China's Bond Yields Spike to 3-Year High as Debt Selloff Spreads

Updated on
  • Notes track slump in Treasuries, U.K. gilts on growth outlook
  • Chinese sentiment already negative amid deleveraging campaign

China’s sovereign bonds tumbled, pushing 10-year yields to a three-year high, as a debt slump that started in the U.S. and the U.K. spread to the world’s second-largest economy.

Yields on notes due in a decade climbed five basis points to 3.98 percent in Shanghai, the highest since October 2014. The gain follows a 32 basis-point surge over the past seven weeks. Five-year Chinese bond yields also jumped, crossing 4 percent for the first time in more than three years.

Friday’s offshore bond moves are “weighing on the local market amid already very negative sentiment,” said Li Liuyang, an analyst in Shanghai at China Merchants Bank Co. “If global economic growth continues to be solid -- as is indicated by Treasuries and gilts -- then that in turn will be good news for the Chinese economy, and help boost inflation.”
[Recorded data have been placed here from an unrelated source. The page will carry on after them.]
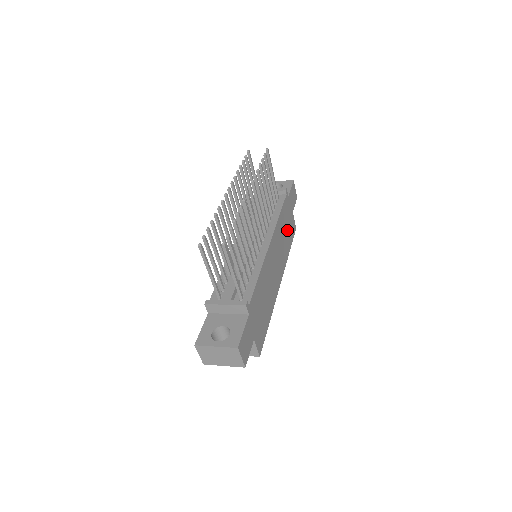
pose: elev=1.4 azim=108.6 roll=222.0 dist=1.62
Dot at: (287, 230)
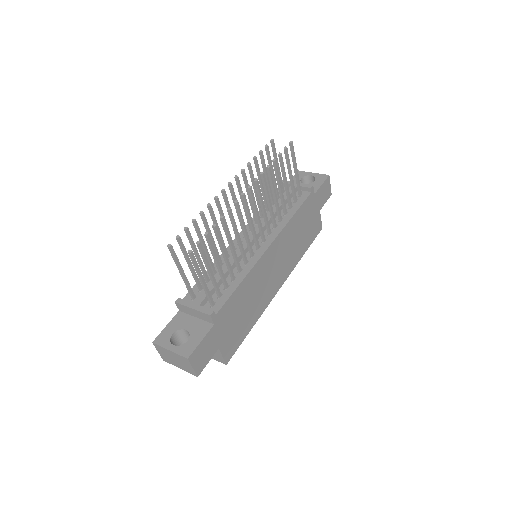
Dot at: (305, 231)
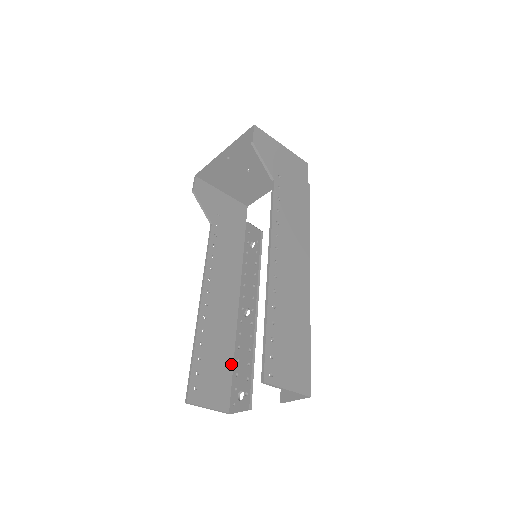
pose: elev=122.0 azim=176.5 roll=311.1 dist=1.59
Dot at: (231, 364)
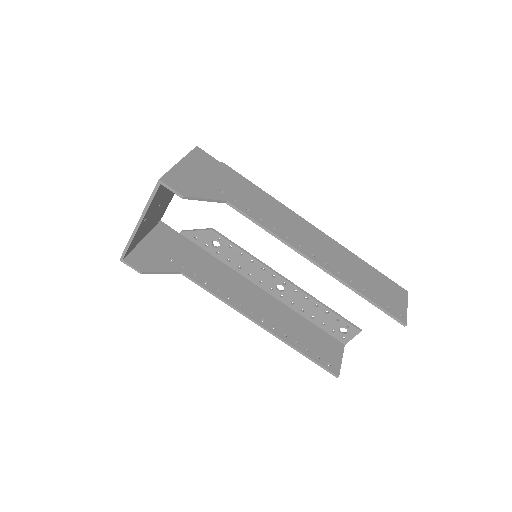
Dot at: (311, 324)
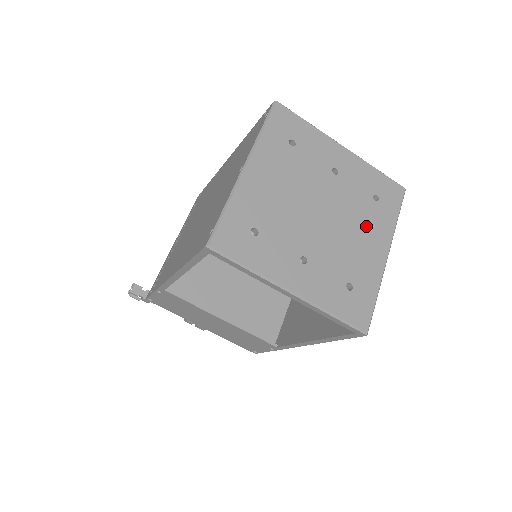
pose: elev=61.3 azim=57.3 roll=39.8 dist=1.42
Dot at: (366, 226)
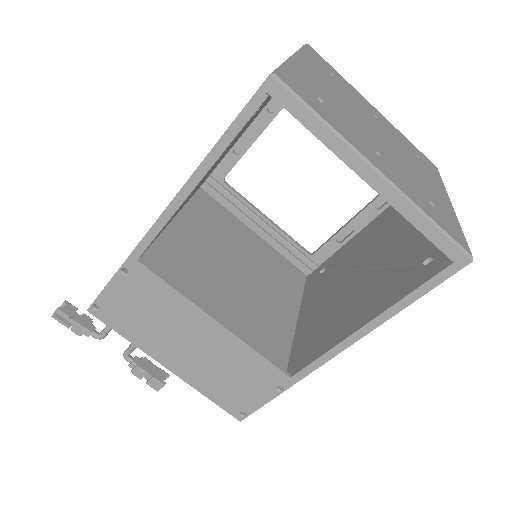
Dot at: (421, 169)
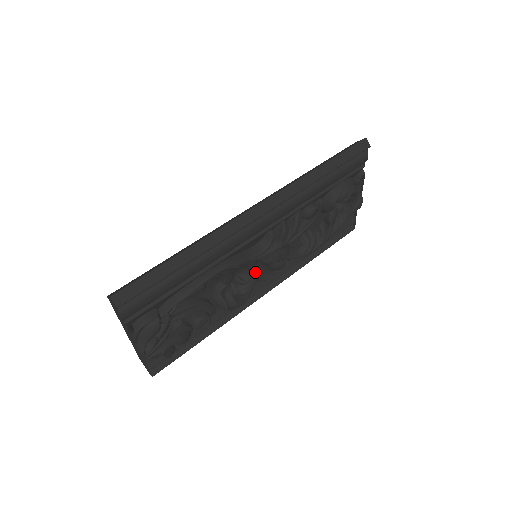
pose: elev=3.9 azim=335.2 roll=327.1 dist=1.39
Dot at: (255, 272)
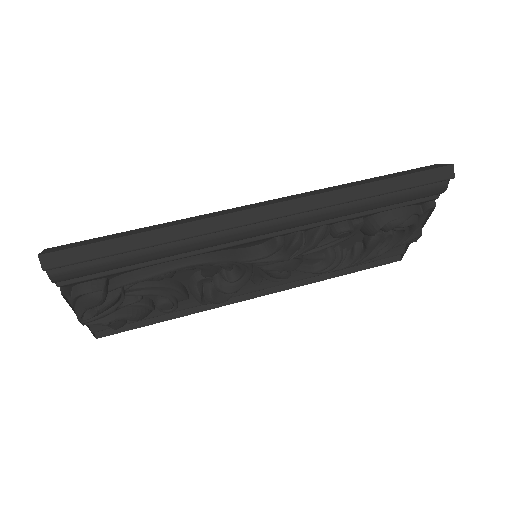
Dot at: (247, 274)
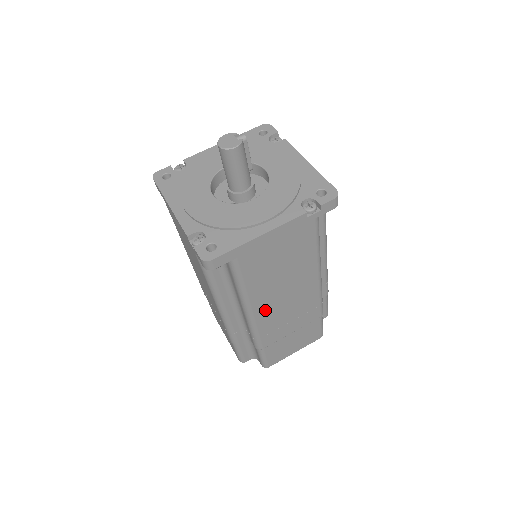
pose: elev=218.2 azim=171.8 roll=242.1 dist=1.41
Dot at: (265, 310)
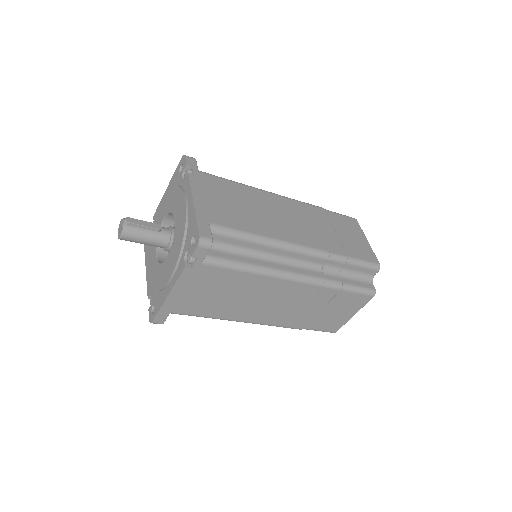
Dot at: (257, 315)
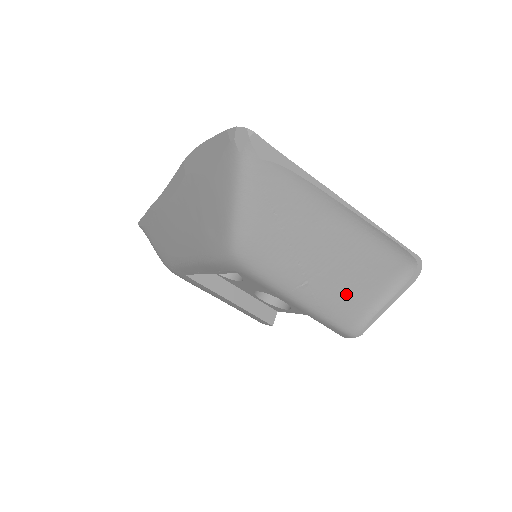
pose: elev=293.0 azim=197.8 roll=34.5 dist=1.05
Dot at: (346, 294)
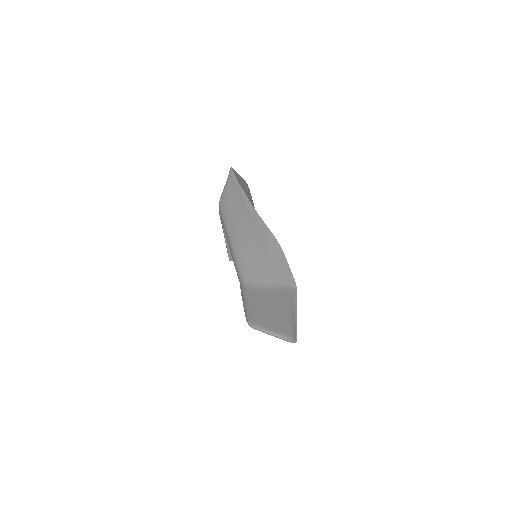
Dot at: (263, 320)
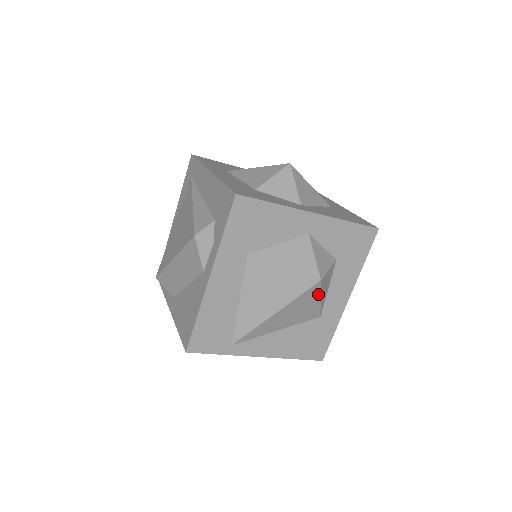
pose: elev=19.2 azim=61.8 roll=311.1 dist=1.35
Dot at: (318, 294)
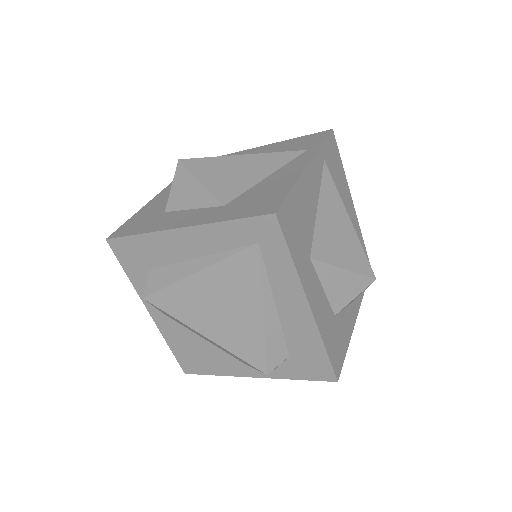
Dot at: occluded
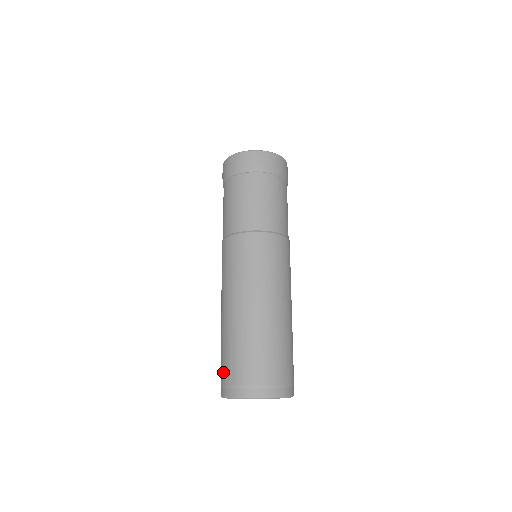
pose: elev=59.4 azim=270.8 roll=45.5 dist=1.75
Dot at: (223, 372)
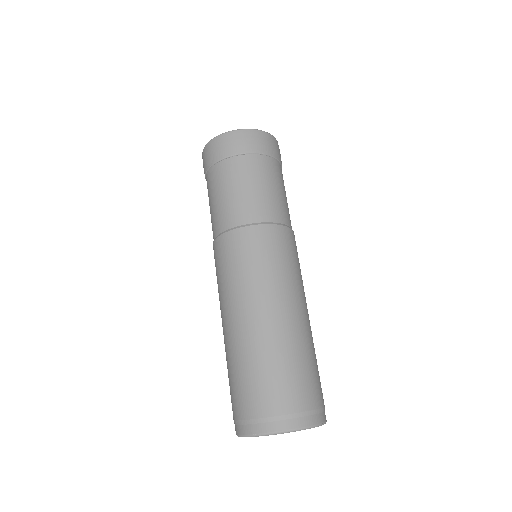
Dot at: occluded
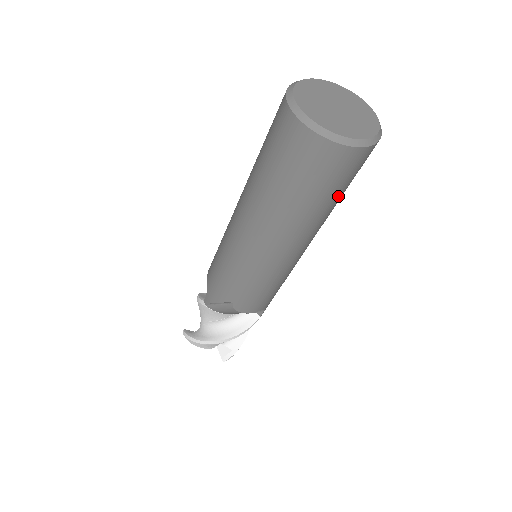
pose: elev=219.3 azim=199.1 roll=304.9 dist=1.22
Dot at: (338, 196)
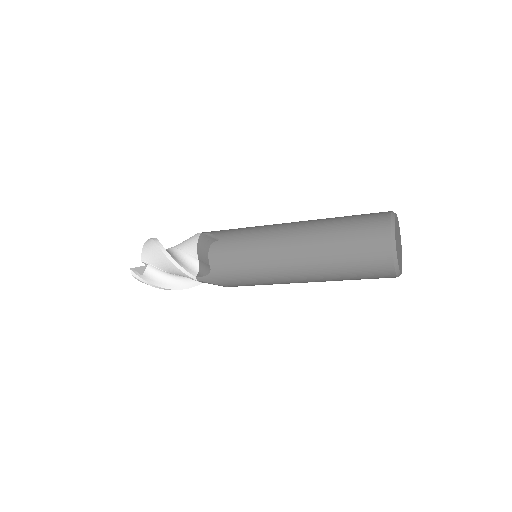
Dot at: occluded
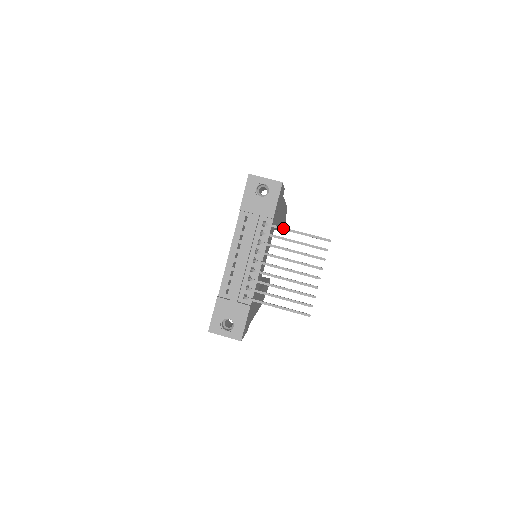
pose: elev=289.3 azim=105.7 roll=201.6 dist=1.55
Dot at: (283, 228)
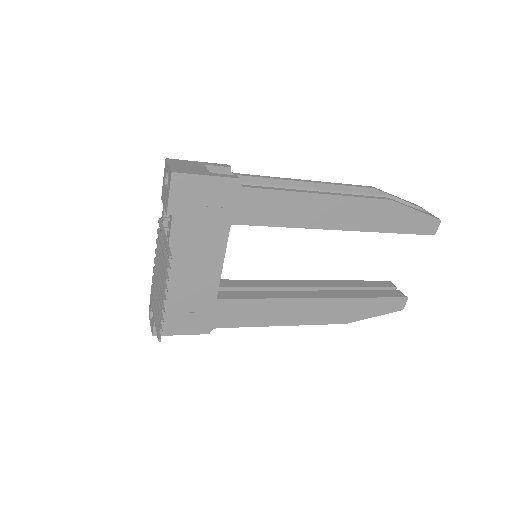
Dot at: (161, 228)
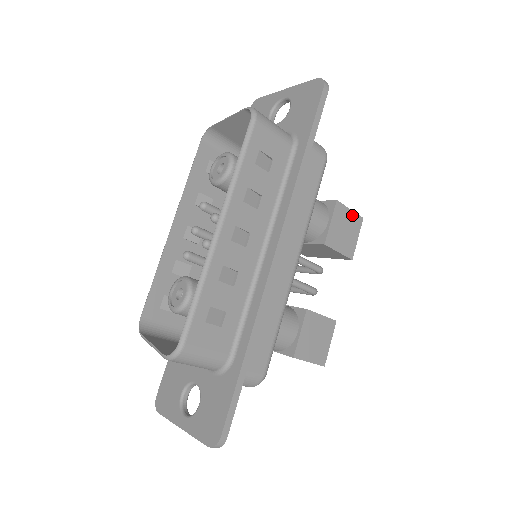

The selloff in Treasuries and U.K. gilts is boosting pressure on China’s bond market, which is already reeling from investor anxiety over Beijing’s campaign to reduce leverage. Signs the global economy is improving are fueling losses that accelerated last month after People’s Bank of China Governor Zhou Xiaochuan voiced concern over high borrowing levels and signaled that economic growth could beat expectations.

Chinese bonds extended their decline even after data released in the afternoon showed credit grew less than economists expected in October. Figures released last week, however, showed consumer-price inflation accelerated 1.9 percent in October, the fastest pace since January.

Read more here about the October loans and credit data.

Liquidity in China’s financial system is also tight.

The PBOC drained a net 340 billion yuan ($51 billion) in its open-market operations over the past two weeks, pushing the overnight repurchase rate up eight basis points to 2.82 percent on Monday. The liquidity squeeze showed up in the swaps market, with the cost of one-year interest-rate swaps rising for a fifth day, the longest run since May.

Four Percent

Ten-year yields in China are set to break above 4 percent, economists Li Huiyong and Qiu Difan at Shanghai-based brokerage Shenwan Hongyuan Group Co. wrote in a report. Changjiang Securities Co. in Wuhan, central China also predicts further yield increases amid quickening domestic inflation and the slump in bond markets elsewhere.

Yields on 10-year gilts eased back on Monday, dropping three basis points after surging seven basis points on Friday, the most since Sept. 15. Societe Generale SA put the retreat down to stronger-than-forecast U.K. factory output data. In the U.S., benchmark Treasury yields also fell after ending last week with a six basis-point climb.